Insights Digital & Analytics
Improving the Customer Experience Through Stronger Fraud Protection
The Right Fraud Prevention Strategy is Money in the Bank!
Fifty-four percent of surveyed banking executives consider a frictionless customer experience retail banking’s most important trend, with big data and artificial intelligence (AI) running a close second. However, poorly designed fraud controls create friction for good customers, and this can lead to lost revenue.
To identify the impact, we first have to acknowledge challenges banks are facing, including increased onboarding times, rising application abandonment rates, and customer retention and acquisition issues.
Increased Onboarding Times
Increased regulations associated with KYC activities, makes onboarding more complex and costly. As a result, onboarding takes 22% longer than it did in 2015. The primary challenge is accurately separating good customers from bad customers, in order to onboard good customers quicker. How can banks know if customers qualify as good actors, or are who they say they are, without great manual effort, and limited visibility into past behaviour?
Higher Abandonment Rates
The current average online application abandonment rate sits at 43% for millennial customers, 25% for Gen X customers, and 13% for Baby Boomers due to poor user experience with online banking platforms. Other reasons for abandonment include extensive account activation forms and challenges with authentication.
The impact of abandonment is significant. With an average Customer Lifetime Value (CLV) of $6,700 per customer, a 43% abandonment rate can add up to significant missed revenue per bank.
Customer Retention & Acquisition Issues
Millennials expect digital channels as a key way to interact with their FI. 61% of high-value customers want faster ways to transact online, and 60% of high-value customers want to access their online accounts with ease. That means frictionless digital experiences are key differentiators for banks wanting to win and retain a large customer segment.
The stakes become clearer when 45% of millennial customers surveyed, indicated that they would switch banks based on fees or a negative fraud-related experience, and 16% of those would switch to an online-only bank.

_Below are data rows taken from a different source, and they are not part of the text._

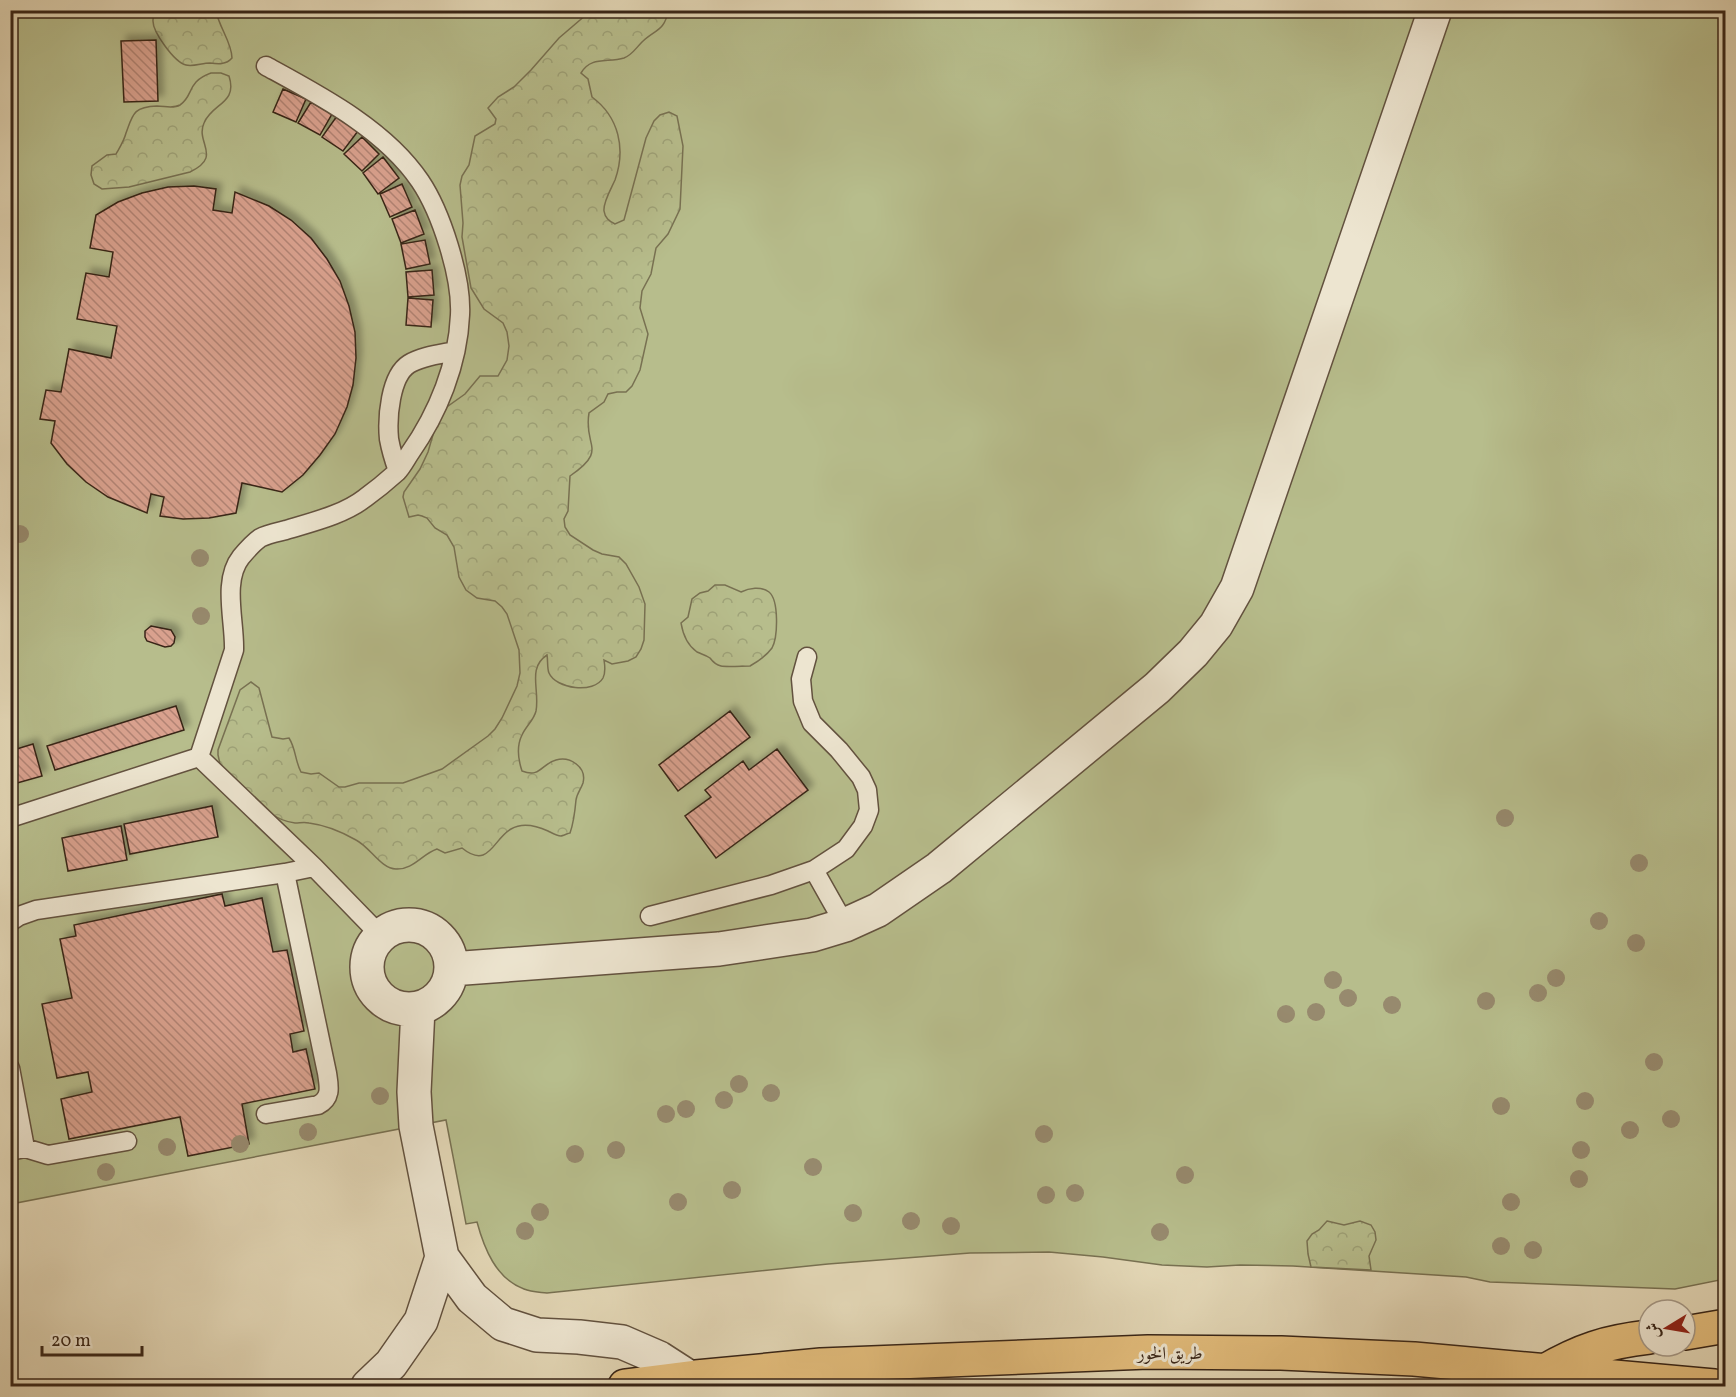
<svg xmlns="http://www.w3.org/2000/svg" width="1736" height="1397" font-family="Vollkorn,Amiri,serif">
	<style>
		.green { fill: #b7bd8c; stroke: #787152; stroke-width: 1.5 }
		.forest { fill: url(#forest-crowns); stroke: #787152; stroke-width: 1.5 }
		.building { fill: url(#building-back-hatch); stroke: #382517; stroke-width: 1.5; filter: url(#shadow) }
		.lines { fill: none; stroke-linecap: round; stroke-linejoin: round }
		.lane-casing { stroke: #63523f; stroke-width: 21 }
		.street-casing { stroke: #63523f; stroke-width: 36 }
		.highway-casing { stroke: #382517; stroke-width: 36 }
		.lane { stroke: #ede5d0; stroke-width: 18 }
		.street { stroke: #ede5d0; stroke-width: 33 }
		.highway { stroke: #e2bc7b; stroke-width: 33 }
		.tree { fill: #978a6e }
		.labels { text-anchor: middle; stroke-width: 6; stroke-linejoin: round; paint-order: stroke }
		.street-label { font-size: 18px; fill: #382517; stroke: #ede5d0 }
	</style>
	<defs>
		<pattern id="forest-crowns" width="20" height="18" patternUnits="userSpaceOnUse" patternTransform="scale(1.5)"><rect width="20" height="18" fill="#b7bd8c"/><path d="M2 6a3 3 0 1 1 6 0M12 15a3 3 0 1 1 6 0" fill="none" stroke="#9ea278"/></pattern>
		<pattern id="building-back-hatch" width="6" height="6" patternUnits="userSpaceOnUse" patternTransform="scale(1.5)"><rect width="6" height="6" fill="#d9a18e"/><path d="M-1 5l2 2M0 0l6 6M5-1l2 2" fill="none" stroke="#b18373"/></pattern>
		<filter id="shadow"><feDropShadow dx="5.5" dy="-5.5" stdDeviation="3" flood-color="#0004"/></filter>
	</defs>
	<rect width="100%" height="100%" fill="#e3d7b6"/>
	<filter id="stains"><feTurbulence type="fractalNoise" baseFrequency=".00333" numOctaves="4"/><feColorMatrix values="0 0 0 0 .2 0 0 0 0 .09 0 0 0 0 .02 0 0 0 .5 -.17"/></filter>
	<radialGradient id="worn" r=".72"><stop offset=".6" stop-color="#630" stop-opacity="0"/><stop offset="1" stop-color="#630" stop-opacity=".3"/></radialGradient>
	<path class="green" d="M11,11H1725V1279L1675,1289L1490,1282L1466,1277L1293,1266L1240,1265L1207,1267L1162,1265L1103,1257L1049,1252L970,1253L828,1264L547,1293C539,1292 531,1292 524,1289C496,1279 484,1248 477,1222L466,1224L446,1120L11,1204Z"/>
	<path class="forest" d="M154,11H216C219,27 232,43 232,58C226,65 218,64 210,63C202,63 193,67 186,65C174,62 152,31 153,20C153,17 154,14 154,11Z
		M589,11H668C665,31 654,30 642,42C636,48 632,55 624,58C607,63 591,56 581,73L588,79L592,97C619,117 626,149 615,180C611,189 603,202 604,211C605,218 609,221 615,224L624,220L646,138L654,121L660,115L669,112L677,116L683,146L680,209L668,234L656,248L651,274L642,291L640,308L648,334L640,370L632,386L626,392H617L608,394L604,402L589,413C583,447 609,449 570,476L568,511L564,519L565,527L570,535L593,550L602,554L619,557L626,564L639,587L645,604L644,640L641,649L636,657L628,661L612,664L604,660C605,666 606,672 603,678C594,694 556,689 549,673C547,669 548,660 547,655C527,668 540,690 536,711C534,720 526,726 522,735C516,747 518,759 522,771C541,778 541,764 556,760C570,756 587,767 583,783C581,789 577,793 576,800C575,811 574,822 570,833C569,833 562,836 561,836C557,836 552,833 548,831C537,826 523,822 511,829C493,839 489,870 462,848L445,853L437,849C422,854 413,870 396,869C381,869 370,847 356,840C342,832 325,825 309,823C304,822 300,823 295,823C286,822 277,818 270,813L226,771L220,764L218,755V750L240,690L251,682L259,688L272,737L283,739L289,738C296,749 295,761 301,772L311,774L319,773L339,787H345L359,783H403L442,769L488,736L495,729L502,718L517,686L520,673L519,650L507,614L502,607L495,601L477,598L466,590L459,577L454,547L447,535L435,528L427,518L422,516L418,515L409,517L403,497L404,492L420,469L428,452L437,421L444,409L465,394L480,376H498L507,360L509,346L507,332L503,323L484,309L471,288L462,237L463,223L460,185L462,176L469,165L475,136L495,124L496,119L488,108L498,97L514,87L531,70L559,38L587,14Z
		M211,73H221L229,76C238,104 212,103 204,123C195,143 223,156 190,172L129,187L102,189L94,184L91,175L92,166L107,155L116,154C120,147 124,141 126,133C133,114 133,107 157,106C165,106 173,109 180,105C194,96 186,82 211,73Z
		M715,585H725L741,592C749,588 761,586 769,592C779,600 778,637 772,648C767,655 757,662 750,666C743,666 726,667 721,666C716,665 713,662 710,658C706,655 701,654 697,652C687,645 683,635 681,623L688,617L692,599L700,593L708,591Z
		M1327,1221L1344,1225L1360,1221L1371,1225L1375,1232L1376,1240L1369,1256L1371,1270L1311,1267L1308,1254L1307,1241L1312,1234L1319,1230Z"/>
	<path class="building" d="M156,40L158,101L124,102L121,41Z
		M283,89L306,99L296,122L273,112Z
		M311,102L332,114L320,135L298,123Z
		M337,116L358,131L343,151L322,137Z
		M362,137L379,154L362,171L344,154Z
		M383,157L399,178L378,194L363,173Z
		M402,184L412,207L390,217L380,194Z
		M194,186L216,189L213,210L232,213L235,192L269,206L291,220L311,238L327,259L340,281L349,306L355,332L356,358L353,385L347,407L335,434L320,455L303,475L282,492L242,483L236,513L209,518L183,519L160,516L164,497L151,494L147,513L108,497L86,482L67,464L51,443L55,421L40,419L46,390L61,392L69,349L111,358L117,326L77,319L86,273L109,277L113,252L90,248L96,215L118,202L142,193L168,187Z
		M415,210L424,234L401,243L392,219Z
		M425,240L430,264L406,269L401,244Z
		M432,270L434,295L408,297L406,272Z
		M408,298L433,300L431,327L406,325Z
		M151,626L171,630L175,637L174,643L171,646L165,647L147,641L145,637V631Z
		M176,706L184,730L55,770L47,746Z
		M730,711L750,737L678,791L659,765Z
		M33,744L42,776L10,785V751Z
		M777,749L808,790L716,858L685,816L711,797L705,790L743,761L749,770Z
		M212,806L218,837L130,854L124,824Z
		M121,826L127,860L68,871L62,838Z
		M222,894L225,906L262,898L273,952L287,950L304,1031L290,1034L293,1052L306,1049L315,1089L242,1104L249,1144L188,1156L180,1117L69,1139L61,1099L92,1092L88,1072L57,1078L42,1004L72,998L60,939L76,936L74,925Z"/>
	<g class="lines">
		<g class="lane-casing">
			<path id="lane" d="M398,471C394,460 391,450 389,439C387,418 390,376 409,364C422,356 441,354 455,351
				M199,757L234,650C235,621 222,581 241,557C246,551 253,543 260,538C267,534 278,532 286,530C312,522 343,515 365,498C376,490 387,481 397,472C402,467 406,459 410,453C438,413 458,364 460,315C462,277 441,212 420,181C385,129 319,95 266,66
				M199,757L314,867L381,936
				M10,818L199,757
				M814,870L845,925
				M650,916L771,885L814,870L846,849L863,826L869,810L867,790L861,777L839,750L812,723L803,701L801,679L807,657
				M10,922L19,916L36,910L285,873L314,867
				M10,1068L25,1148
				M266,1114L318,1105C332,1098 329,1086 327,1073L285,873
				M10,1151L25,1148L48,1155L127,1141"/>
		</g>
		<g class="street-casing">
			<path id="street" d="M367 967a42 42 0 1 1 84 0a42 42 0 1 1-84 0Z
				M451,969L719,949L812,935L845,925L878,910L939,868L1157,688L1193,653L1216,625L1237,588L1435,10
				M418,1008L414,1092L416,1126L442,1257L472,1298L503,1324L537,1335L579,1337L622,1342L659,1358L690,1378
				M368,1386L391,1364L421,1321L442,1257"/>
		</g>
		<g class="highway-casing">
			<path id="highway" d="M1685,1333L1726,1326
				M1543,1372C1581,1350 1606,1342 1649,1337
				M625,1386L696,1377L821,1365L1148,1352L1281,1353L1414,1359L1714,1386"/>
		</g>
		<use href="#lane" class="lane"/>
		<use href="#street" class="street"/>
		<use href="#highway" class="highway"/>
	</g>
	<g class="tree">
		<circle cx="20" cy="534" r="9"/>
		<circle cx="200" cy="558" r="9"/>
		<circle cx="201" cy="616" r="9"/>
		<circle cx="1505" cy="818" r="9"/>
		<circle cx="1639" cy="863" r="9"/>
		<circle cx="1599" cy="921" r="9"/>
		<circle cx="1636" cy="943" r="9"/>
		<circle cx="1556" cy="978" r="9"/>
		<circle cx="1333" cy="980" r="9"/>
		<circle cx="1538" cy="993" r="9"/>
		<circle cx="1348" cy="998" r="9"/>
		<circle cx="1486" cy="1001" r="9"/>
		<circle cx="1392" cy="1005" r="9"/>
		<circle cx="1316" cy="1012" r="9"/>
		<circle cx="1286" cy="1014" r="9"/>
		<circle cx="1654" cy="1062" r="9"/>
		<circle cx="739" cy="1084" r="9"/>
		<circle cx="771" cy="1093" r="9"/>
		<circle cx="380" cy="1096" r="9"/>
		<circle cx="724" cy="1100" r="9"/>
		<circle cx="1585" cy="1101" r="9"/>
		<circle cx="1501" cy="1106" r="9"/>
		<circle cx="686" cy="1109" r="9"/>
		<circle cx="666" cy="1114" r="9"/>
		<circle cx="1671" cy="1119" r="9"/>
		<circle cx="1630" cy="1130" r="9"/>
		<circle cx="308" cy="1132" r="9"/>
		<circle cx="1044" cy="1134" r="9"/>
		<circle cx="240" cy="1144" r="9"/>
		<circle cx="167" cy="1147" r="9"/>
		<circle cx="616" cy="1150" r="9"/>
		<circle cx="1581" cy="1150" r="9"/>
		<circle cx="575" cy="1154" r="9"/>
		<circle cx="813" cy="1167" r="9"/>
		<circle cx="106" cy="1172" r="9"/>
		<circle cx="1185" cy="1175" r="9"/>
		<circle cx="1579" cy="1179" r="9"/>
		<circle cx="732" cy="1190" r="9"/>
		<circle cx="1075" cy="1193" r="9"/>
		<circle cx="1046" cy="1195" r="9"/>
		<circle cx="678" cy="1202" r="9"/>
		<circle cx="1511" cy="1202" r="9"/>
		<circle cx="540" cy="1212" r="9"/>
		<circle cx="853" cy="1213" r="9"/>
		<circle cx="911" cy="1221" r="9"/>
		<circle cx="951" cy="1226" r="9"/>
		<circle cx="525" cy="1231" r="9"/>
		<circle cx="1160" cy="1232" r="9"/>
		<circle cx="1501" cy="1246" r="9"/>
		<circle cx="1533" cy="1250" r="9"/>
	</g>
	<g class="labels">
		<g class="street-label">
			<text x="1170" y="1359">طريق الخور</text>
		</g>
	</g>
	<rect width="1736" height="1397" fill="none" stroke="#e3d7b6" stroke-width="36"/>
	<rect x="12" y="12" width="1712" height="1373" fill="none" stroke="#382517" stroke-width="3"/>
	<rect x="18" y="18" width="1700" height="1361" fill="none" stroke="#382517" stroke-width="1.5"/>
	<g transform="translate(1667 1328) rotate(259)"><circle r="28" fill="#ede5d0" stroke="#a59886" stroke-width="1.5"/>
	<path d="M0-4.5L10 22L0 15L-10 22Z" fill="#8f2418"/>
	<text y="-9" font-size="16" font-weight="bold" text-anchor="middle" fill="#382517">ش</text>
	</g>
	<path d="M42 1346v9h100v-9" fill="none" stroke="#382517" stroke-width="3"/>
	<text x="51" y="1346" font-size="18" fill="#382517" stroke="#ede5d0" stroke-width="4.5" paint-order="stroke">20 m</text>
	<rect width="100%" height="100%" filter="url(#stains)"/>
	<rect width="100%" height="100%" fill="url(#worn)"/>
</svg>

According to Forrester’s research, a one-point improvement on the Customer Experience (CX) Index can lead to $30M in revenue for direct banks and up to $119M for large retail banks. Missed revenue opportunities can be recouped with customer-friendly fraud controls, using analysis on cross-bank data to determine the risk of the customer when onboarding, and then applying the related controls based on risk level. Greater visibility through cross-bank data can mitigate a one size fits all approach, and encourage customers to successfully complete their online banking applications. With collaboration and cross-FI data, customer history can be uncovered with greater visibility, such accuracy means fewer false positives, so customers, including those onboarding through online applications, get in the door faster and with less friction. To conclude, a robust and balanced fraud detection and prevention strategy contribute to accelerated revenue!